Tuesday, February 27, 2018

What are generics in C#?

Well, they showed up as of version two and they have distinct angle-bracket-flavored syntax with the type being extended getting wrapped in angle brackets while the type doing the extending is butted up against the left of the open angle bracket. Duh. I can remember answering this interview question by explaining that generics are all of the modern collections beyond the array and Hashtable of version one of C#, but that now seems like a really stupid answer.
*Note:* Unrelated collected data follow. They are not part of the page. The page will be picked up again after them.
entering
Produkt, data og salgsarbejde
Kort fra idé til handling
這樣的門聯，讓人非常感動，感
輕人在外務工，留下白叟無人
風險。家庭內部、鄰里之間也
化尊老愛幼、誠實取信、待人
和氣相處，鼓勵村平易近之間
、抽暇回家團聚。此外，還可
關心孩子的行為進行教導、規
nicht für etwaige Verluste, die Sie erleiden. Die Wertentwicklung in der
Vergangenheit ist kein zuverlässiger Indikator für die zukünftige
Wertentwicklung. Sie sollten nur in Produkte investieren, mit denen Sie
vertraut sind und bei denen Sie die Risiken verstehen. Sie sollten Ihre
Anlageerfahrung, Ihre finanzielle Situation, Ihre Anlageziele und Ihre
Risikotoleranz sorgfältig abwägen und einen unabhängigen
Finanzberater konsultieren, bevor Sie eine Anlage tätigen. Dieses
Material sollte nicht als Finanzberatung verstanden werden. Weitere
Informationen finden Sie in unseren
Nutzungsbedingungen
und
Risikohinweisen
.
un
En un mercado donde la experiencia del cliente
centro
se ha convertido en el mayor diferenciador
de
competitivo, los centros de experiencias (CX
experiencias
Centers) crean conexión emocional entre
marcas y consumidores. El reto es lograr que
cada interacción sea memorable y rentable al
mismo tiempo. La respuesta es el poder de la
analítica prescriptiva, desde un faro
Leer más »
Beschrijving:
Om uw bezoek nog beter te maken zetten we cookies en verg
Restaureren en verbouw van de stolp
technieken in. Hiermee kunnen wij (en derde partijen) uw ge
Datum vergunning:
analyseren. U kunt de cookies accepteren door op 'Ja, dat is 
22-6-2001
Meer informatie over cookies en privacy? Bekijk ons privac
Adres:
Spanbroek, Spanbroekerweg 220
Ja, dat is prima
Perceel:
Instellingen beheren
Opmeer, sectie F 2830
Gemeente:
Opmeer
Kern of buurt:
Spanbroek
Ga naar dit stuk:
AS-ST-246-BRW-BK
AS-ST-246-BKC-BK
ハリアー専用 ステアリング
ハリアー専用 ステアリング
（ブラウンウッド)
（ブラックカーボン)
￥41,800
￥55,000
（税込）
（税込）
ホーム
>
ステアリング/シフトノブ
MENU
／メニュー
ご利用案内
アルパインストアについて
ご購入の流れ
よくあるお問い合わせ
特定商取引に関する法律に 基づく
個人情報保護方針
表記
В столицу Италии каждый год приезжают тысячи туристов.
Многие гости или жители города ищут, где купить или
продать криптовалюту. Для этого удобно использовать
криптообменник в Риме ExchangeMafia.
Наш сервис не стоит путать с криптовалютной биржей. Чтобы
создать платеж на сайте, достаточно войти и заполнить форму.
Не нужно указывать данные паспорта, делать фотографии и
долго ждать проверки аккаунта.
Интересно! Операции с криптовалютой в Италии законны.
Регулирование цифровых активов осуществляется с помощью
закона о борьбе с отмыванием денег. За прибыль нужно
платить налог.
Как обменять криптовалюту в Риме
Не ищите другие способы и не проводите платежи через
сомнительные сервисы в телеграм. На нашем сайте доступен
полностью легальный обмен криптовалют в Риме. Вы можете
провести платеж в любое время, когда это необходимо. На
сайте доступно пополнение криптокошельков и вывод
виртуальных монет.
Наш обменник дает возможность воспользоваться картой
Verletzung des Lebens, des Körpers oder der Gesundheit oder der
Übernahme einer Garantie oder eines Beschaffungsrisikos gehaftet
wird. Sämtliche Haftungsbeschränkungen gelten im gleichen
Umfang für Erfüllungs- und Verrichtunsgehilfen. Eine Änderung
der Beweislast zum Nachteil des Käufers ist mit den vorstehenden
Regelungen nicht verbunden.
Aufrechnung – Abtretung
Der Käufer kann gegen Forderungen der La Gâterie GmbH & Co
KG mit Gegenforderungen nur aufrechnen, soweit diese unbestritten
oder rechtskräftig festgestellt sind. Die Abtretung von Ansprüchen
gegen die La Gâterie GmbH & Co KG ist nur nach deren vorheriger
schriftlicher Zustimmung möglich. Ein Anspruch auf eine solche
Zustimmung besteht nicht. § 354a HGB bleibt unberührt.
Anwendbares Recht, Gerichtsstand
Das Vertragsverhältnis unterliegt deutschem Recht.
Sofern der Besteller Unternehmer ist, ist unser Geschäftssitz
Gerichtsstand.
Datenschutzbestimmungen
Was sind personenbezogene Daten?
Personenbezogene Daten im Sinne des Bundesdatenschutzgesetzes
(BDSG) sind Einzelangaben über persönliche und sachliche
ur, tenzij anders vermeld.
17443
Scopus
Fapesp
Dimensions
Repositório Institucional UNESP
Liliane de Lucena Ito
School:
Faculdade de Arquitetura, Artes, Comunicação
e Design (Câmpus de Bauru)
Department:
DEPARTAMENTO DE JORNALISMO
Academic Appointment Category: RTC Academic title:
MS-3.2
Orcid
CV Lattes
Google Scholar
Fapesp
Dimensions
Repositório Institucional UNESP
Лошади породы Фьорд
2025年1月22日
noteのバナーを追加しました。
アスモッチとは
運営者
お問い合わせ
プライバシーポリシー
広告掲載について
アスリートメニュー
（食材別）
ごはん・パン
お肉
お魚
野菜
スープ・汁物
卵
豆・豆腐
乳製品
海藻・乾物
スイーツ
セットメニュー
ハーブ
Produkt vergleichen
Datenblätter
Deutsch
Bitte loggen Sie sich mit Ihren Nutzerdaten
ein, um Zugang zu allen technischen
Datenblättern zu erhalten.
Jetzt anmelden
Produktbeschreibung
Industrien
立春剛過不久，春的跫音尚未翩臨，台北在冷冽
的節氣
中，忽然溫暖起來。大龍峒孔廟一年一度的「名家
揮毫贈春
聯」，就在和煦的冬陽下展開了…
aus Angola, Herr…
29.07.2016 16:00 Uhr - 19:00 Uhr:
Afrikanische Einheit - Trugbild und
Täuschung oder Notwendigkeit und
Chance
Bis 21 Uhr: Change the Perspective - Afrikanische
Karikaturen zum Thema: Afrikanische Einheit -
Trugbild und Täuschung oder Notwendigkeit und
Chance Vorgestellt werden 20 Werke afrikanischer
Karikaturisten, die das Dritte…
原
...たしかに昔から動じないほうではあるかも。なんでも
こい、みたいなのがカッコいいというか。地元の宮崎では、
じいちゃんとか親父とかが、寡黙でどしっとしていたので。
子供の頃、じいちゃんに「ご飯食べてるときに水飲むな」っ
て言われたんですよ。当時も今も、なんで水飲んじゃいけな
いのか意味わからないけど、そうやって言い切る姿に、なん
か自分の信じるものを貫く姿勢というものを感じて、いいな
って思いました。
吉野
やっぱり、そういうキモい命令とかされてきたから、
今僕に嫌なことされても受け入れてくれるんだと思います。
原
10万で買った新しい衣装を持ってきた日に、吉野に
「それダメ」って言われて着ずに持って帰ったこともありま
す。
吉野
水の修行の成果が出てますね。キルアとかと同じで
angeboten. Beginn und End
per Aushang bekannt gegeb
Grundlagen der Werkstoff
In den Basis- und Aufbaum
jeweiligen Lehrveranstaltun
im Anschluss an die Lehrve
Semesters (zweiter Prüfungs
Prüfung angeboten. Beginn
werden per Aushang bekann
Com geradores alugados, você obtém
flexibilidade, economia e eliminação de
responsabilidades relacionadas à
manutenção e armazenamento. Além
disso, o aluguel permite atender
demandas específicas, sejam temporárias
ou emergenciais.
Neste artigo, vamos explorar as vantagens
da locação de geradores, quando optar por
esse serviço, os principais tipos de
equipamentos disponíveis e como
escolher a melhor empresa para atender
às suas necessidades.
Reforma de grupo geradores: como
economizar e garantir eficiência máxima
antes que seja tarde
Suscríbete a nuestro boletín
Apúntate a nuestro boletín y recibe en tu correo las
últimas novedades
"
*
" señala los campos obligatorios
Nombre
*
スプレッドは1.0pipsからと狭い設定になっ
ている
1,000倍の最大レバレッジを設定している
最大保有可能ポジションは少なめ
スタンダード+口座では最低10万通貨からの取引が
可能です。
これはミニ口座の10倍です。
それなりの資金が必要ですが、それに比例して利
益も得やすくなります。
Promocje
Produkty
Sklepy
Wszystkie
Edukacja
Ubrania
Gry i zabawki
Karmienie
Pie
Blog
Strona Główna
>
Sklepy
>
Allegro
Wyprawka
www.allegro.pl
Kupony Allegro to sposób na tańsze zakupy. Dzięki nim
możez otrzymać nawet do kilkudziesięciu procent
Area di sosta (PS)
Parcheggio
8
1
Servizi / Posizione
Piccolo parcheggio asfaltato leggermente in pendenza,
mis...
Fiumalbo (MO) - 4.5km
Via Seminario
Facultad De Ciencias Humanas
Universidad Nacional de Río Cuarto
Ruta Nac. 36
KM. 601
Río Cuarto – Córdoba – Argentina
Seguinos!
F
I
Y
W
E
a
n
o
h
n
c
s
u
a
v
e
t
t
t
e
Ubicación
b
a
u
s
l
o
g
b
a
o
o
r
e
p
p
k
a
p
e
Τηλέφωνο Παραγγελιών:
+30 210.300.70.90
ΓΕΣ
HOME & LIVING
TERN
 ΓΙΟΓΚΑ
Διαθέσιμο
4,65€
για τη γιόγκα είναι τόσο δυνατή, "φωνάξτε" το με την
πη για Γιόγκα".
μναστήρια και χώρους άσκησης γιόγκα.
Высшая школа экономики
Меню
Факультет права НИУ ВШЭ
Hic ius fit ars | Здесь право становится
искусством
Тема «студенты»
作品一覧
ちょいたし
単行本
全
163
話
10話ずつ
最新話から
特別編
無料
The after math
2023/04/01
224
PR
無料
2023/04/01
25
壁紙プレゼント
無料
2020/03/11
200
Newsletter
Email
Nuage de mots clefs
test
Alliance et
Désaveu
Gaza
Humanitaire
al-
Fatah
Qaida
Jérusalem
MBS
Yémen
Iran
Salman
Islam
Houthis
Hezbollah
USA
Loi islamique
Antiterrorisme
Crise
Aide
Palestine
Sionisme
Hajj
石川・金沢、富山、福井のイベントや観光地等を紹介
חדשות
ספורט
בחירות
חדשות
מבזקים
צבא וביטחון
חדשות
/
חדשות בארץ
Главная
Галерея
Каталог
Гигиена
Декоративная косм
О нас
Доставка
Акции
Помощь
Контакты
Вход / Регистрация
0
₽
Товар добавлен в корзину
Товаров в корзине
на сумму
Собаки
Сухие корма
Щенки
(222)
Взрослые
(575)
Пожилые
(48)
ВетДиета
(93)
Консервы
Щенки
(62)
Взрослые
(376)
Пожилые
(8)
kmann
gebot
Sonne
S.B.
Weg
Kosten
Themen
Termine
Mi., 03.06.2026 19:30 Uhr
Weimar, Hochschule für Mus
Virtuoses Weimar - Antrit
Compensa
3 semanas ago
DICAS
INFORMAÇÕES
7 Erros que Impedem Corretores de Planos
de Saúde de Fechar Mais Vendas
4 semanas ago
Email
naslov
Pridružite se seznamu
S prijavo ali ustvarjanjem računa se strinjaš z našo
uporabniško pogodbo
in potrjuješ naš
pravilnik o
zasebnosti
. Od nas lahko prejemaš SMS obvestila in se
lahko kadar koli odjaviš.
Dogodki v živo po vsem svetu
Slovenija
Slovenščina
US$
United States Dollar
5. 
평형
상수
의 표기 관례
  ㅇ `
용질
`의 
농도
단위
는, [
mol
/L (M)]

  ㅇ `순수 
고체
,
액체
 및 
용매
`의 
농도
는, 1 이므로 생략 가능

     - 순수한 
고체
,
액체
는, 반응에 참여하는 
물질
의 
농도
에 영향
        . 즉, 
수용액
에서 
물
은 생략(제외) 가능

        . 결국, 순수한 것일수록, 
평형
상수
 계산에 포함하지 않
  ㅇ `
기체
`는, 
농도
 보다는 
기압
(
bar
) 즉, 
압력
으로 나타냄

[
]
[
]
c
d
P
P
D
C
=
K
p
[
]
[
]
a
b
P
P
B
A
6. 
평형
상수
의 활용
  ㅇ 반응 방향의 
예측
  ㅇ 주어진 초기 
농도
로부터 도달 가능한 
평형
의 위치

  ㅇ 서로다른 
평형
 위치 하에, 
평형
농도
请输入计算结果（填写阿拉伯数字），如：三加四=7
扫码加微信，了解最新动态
The KeyValuePair items in a Dictionary are not in and of themselves collections. The Dictionary is a collection, but not an individual KeyValuePair within it while KeyValuePair is a generic. A Tuple is not a collection. Well, I suppose it is a kind of collection. It's a boundary around a handful of dissimilar things. A Task in the async/await paradigm is not a collection. Maybe it is best to say that generics are a type that extends one or more types wherein the type(s) could generically be any type or could somewhat generically be the subset of types inheriting form a common parent (where T:Whatever). This is a different way to extend beyond inheritance tricks, partial classes, or extensions methods. Extension methods are methods that extend types not types that extend types. In typing up this blog post I found this old example of a Hashtable:

Hashtable hashtable = new Hashtable();
hashtable[1] = "One";
hashtable[2] = "Two";
hashtable[13] = "Thirteen";
foreach (DictionaryEntry entry in hashtable)
{
   Console.WriteLine("{0}, {1}", entry.Key, entry.Value);
}

 
 

Yuck! I also ran into the ability to do a .Clear() on a Dictionary which will drop everything out of it and set the .Count back to zero. I can't recall using that before.